To get a feel of what I was dealing with I started out with a 100g lead, after a few light casts, I gave it my all. It didn’t even flinch. I upped the ante with a 150g lead, a more standard fishing weight to give me a feel of what this rod was about. Leaning into an overhead thump it got the rod working a little more, an off the ground cast had it bending further, but with instant recovery. Impressive. It was at this point I knew this rod was a bit special.

The Tronixpro Blastron was impressing me more and more with every cast. No matter what I did, the blank loaded smoothly and fired the lead into the distance with impressive recovery. The more effort I put into the cast the greater the distance I was rewarded with. This rod had some serious power in reserve. As any rod should, it needed to be able to cast its stated weight. So, the whole 250g was clipped on! After a few tentative casts I decided it was make or break time. I laid the lead out behind me and gave it a good, hard hit. The lead flew out and whilst the rod did feel loaded, I was surprised at how well it recovered. I was expecting it to be shaking like a springboard!

So far, I was impressed bordering on amazed. In fact, I was pretty excited, this was something different, this understated rod could be a real game changer. Before I made my mind up, I wanted to push it to breaking point. I tied on two 150g leads to make 300g, 50g above the stated casting range, but I was feeling brave. I stepped into the cast, fully hoping I’d still have the original three pieces intact. I laid the leads out behind me and with a quick, hard punch and pull sent the leads sailing out to sea. Yes the rod was loaded to capacity with such a weight, but it still put the leads out a fair distance and recovered like I’d only flicked out 100g. This was impressive!
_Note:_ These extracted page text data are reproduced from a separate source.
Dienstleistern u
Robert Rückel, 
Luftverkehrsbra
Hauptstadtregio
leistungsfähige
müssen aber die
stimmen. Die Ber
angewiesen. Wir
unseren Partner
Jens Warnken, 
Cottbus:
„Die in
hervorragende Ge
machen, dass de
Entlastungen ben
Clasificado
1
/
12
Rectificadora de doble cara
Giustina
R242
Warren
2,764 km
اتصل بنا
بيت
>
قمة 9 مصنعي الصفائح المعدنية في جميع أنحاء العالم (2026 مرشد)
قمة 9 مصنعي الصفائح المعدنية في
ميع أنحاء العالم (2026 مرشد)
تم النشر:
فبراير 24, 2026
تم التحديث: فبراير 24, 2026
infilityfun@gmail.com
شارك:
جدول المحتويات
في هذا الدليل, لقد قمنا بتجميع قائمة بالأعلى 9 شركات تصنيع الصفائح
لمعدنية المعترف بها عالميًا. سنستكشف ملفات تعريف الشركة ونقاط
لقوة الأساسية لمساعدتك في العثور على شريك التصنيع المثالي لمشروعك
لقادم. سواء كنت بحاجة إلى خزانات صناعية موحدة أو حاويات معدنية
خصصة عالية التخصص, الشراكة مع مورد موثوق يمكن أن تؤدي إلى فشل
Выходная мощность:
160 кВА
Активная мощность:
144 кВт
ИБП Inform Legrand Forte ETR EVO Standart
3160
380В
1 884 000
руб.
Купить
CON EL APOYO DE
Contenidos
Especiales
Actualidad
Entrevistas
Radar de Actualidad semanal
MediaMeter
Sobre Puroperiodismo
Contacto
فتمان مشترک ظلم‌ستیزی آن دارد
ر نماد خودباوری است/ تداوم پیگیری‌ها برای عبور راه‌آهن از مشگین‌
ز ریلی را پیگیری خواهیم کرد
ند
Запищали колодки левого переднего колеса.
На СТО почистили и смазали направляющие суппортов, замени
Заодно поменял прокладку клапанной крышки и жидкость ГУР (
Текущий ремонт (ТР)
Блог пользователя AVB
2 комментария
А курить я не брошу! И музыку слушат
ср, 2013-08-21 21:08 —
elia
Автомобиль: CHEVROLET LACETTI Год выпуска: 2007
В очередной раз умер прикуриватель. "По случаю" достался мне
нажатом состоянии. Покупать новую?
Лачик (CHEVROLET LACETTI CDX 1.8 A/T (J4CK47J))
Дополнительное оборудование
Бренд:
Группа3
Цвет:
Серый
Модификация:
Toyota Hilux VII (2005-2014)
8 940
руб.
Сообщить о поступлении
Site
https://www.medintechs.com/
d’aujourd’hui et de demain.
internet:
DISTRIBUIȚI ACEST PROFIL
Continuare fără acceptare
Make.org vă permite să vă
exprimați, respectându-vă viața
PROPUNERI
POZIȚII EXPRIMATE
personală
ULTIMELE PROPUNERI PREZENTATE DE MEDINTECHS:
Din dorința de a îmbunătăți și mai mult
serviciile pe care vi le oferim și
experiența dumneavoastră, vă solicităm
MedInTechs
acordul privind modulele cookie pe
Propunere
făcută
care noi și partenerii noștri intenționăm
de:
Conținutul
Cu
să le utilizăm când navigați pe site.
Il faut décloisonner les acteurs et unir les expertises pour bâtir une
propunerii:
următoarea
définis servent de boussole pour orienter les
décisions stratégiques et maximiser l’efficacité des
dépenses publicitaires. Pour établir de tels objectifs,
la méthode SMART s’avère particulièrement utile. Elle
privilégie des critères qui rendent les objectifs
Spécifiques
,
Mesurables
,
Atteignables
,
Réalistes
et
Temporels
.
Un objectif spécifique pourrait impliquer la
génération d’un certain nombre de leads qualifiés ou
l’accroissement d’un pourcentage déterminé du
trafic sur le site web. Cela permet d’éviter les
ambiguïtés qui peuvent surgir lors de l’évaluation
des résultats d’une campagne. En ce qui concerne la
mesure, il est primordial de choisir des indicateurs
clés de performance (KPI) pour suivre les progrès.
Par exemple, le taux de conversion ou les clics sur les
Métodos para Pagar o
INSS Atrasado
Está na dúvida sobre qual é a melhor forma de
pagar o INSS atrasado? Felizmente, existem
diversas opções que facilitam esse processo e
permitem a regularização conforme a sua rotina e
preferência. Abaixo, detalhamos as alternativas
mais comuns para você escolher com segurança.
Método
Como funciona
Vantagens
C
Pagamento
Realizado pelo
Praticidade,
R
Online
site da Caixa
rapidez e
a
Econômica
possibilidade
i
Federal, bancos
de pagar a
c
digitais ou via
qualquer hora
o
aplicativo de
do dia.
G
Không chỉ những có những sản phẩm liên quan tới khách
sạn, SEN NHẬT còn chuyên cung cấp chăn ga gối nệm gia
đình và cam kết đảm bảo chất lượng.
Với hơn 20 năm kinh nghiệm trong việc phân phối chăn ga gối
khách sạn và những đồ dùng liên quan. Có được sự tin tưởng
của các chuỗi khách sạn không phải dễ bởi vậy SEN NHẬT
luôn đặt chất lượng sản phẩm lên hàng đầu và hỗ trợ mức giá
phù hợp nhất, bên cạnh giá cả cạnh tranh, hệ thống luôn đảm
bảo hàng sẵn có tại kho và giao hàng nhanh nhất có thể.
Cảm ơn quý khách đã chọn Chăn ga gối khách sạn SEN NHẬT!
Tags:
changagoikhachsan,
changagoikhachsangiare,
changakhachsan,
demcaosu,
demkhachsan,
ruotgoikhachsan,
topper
It’s worth nothing here that I wouldn’t recommend testing rods over their stating casting weights! The whole point in us testing rods extensively before we send them out to the public is to do all of this testing so you don’t have to. You’d have a hard time explaining to your local tackle shop how you broke your rod when you’ve taken it beyond its limit.

The Tronixpro Blastron really did blow me away. No matter what I did to it, it just transferred that power to distance and recovered instantly every time. I wasn’t told the price of any of the rods during testing, so the make or break question was how much the rod would retail for. When I was told it would retail for £154.99, I was astounded. I had in my head a figure of at least £250. At £154.99, it’s a bargain. It punches well above its price bracket and is possibly the only sub £200 tubular tip rod that not only fulfils but exceeds its intended purpose. If you’re in the market for a tubular tipped rod that’s fit for the purpose it’s sold for, you’d be mad to look any further.